On the 24th of May 23, we saw three new employment bills go through their final stages within parliament and gain Royal Assent. Parents and Carers will shortly benefit from new employment rights under the Neonatal Care (Leave and Pay) Bill, the Protection from Redundancy (Pregnancy and Family Leave) Bill, and the Carer’s Leave Bill.
The Neonatal Care (Leave and Pay Act) will mean that working parents with a newborn baby who receive neonatal care will have the right to take up to 12 weeks of paid neonatal care leave. Currently, parents in this position are required to use up their maternity, paternity, and/or shared parental leave entitlement. This new bill will enable those parents to have more time with their baby in addition to the standard statutory family leave entitlement already available.
Under the Protection from Redundancy (Pregnancy and Family Leave) Act, pregnant women, and new parents will see an extension of existing redundancy protections, to cover pregnancy and a period of time after parents return to work. Currently, parents are only protected from redundancy whilst on maternity leave, adoption leave, or shared parental leave.
And finally, for those employees who have dependants with long-term care needs, The Carers’ Leave Act will give them the right to take five days of leave per year. This is set to support 2.4 million carers across the UK by providing a better balance between their caring and work responsibilities, in turn enabling people to remain in employment. All part of delivering the government People Priorities which were announced in the latest budget.
Before we see these three bills enforced, the Government will lay down secondary legislation to implement these new entitlements. In the meantime, this provides an opportunity to review existing family-friendly policies and even adopt some of these changes within policies now.
ACAS has also recently published new guidance on reasonable adjustments. In particular, making a focus on mental health-related adjustments. The new guidance is designed to assist employers to navigate difficult conversations sensitively and ensure that a broad range of supportive measures are considered. This is an opportunity to review your current health and well-being offerings and policies, including your sickness policy. As we all know, a supportive employer that shows they care about their employees will ultimately see a more productive, engaged, and loyal workforce. How confident are your line managers when it comes to handling health concerns?
And to finish, in May we saw the government announce proposals to simplify holiday pay and entitlement under UK law.

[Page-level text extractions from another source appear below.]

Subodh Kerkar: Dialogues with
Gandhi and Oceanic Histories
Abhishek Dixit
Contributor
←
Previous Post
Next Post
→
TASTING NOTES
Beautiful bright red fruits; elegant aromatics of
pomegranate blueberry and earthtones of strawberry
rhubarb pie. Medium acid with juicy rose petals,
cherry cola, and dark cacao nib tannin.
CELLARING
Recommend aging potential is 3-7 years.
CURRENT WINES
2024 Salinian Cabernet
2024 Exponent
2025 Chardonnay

The current legislation governing holiday entitlement and pay has become complex over time, particularly for a typical worker including those with irregular hours, working on zero-hours contracts, or with variable pay. Currently, leave entitlement is made up of two parts derived from the EU’s Working Time Directive, making it questionable under which regulation to which the holiday calculations fall within. This announcement proposes that a single annual leave entitlement of 5.6 weeks for all workers only applies. Whilst this does not mean an increased leave entitlement for employees, the proposal will create a much simpler, single system to calculate holiday pay.
The government is also looking to enable rolled-up holidays again going against the grain of the EU Working Time Directive. Based on an annual leave entitlement of 5.6 weeks a year, an employer would typically calculate rolled-up holiday pay as an additional 12.07% on top of the hourly wage. As such, workers would receive an additional payment in respect of holiday pay each month. This will defeat the objective of the Working Time Regulation as it deters workers from taking their holiday. However, this is likely to be a relief for many employers with agency staff because the current legal framework which requires employees to be paid based on the average of the previous 52 working weeks, leaves them in a position where employees are potentially entitled to a higher rate of holiday pay than their normal rate of pay.